The funding presently supports the work of Dr. Stevens and colleagues who are conducting diabetes research in the development and use of xenogeneic (animal) tissue for islet transplantation. Preliminary results have provided data that someday could help eliminate the two greatest obstacles in transplantation medicine.

“The most important challenge to transplantation today is the lack of organs,” Dr. Stevens said. “The other is that today we have to rely on anti-rejection drugs to make a transplant successful, and anti-rejection therapy is toxic.”

Dr. Stevens said the Goldstein gift enabled UNMC researchers to conduct experiments showing that pancreas tissue from juvenile pigs (the animal most suitable for supplying grafts for humans) can be matured into islets – – clusters of specialized insulin-producing cells – – and transplanted successfully into diabetic experimental animals.

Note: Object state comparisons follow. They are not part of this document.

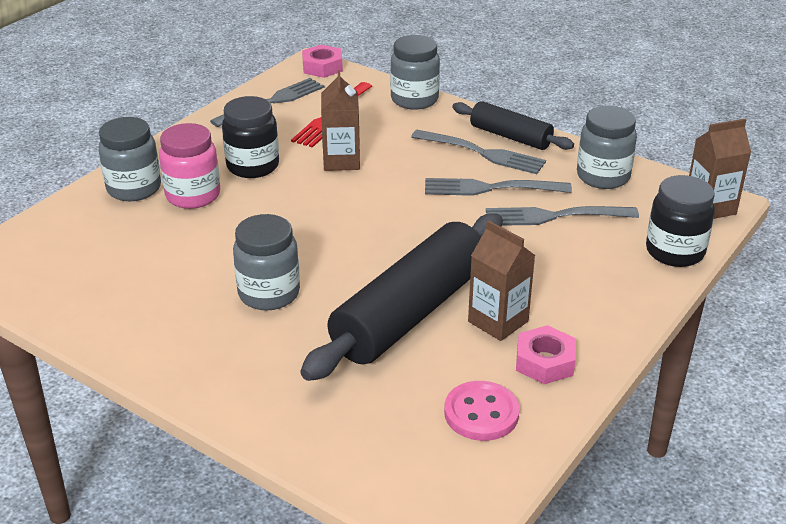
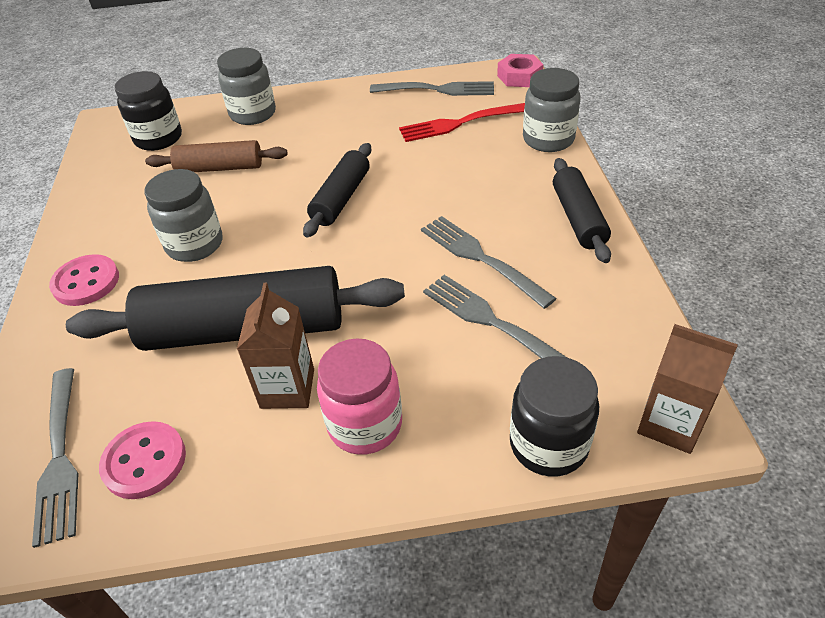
camera: 50 degrees right, 10 degrees up
pink jar [159,123,220,209] -> pink jar moved to [317,338,402,455]
black jar [222,96,279,178] -> black jar moved to [115,71,182,151]
brown carton [321,70,360,171] -> none
grey fork [411,130,546,174] -> grey fork moved to [32,368,79,548]
pink nut [516,325,576,384] -> none
grey jar [577,106,637,189] -> none
none -> pink button [49,254,119,306]
none -> brown rolling pin [145,140,288,172]
none -> black rolling pin [303,143,371,237]

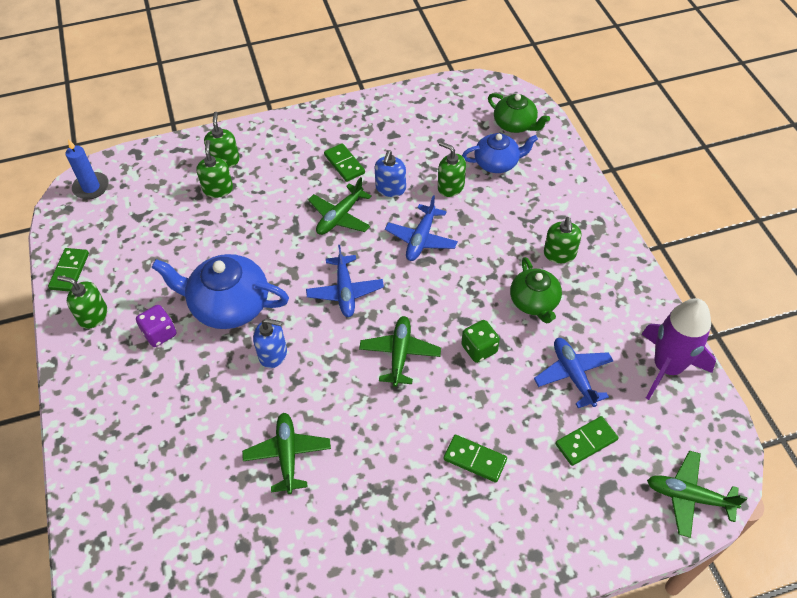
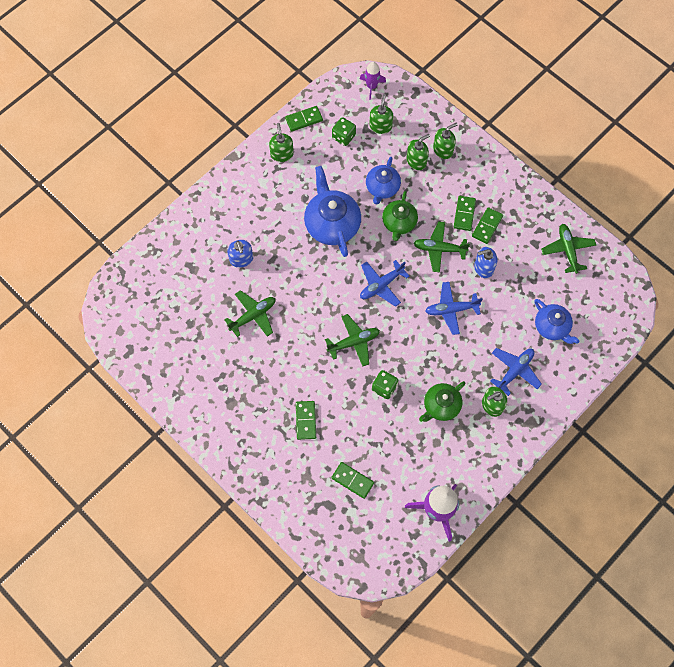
camera: 60 degrees right, 15 degrees up
blue candle [65,139,109,199] -> purple rocket [360,62,386,100]
purple dice [136,305,177,347] -> none
blue soap dispenser [253,318,287,368] -> blue soap dispenser moved to [227,240,253,268]
green soap dispenser [438,142,466,197] -> green soap dispenser moved to [369,94,393,134]
green teapot [488,93,550,133] -> green teapot moved to [382,191,418,241]
blue plane [534,338,614,408] -> blue plane moved to [490,348,542,396]
green plane [647,451,747,538] -> green plane moved to [541,224,596,274]
none -> green dice [332,117,356,146]
none -> blue teapot [366,157,401,204]
none -> green domino [454,196,476,231]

In these experiments, Dr. Stevens collaborated with William Beschorner, M.D., of Ximerex, Inc., (pronounced “ki-mare-ics”) to subject some of the animals to pre-transplantation treatments developed by Dr. Beschorner during years of studying graft rejection. These treatments modify the donor pig by injecting bone marrow from the recipient animal before transplantation and reduce or eliminate the need for anti-rejection therapy after transplantation. Four animals transplanted showed graft function within a month of transplantation, and two animals needed no anti-rejection therapy.

“This fund has been extraordinarily important for our program,” Dr. Stevens said. “It provided us with support for performing these initial experiments, and now it appears we are one step closer to doing xenotransplantation (putting animal organs or tissues into humans). The animals we studied no longer require insulin therapy, and we achieved this without pancreas transplantation or treating them with anti-rejection drugs. If confirmatory studies prove our initial observations correct, it will represent an extraordinary breakthrough.”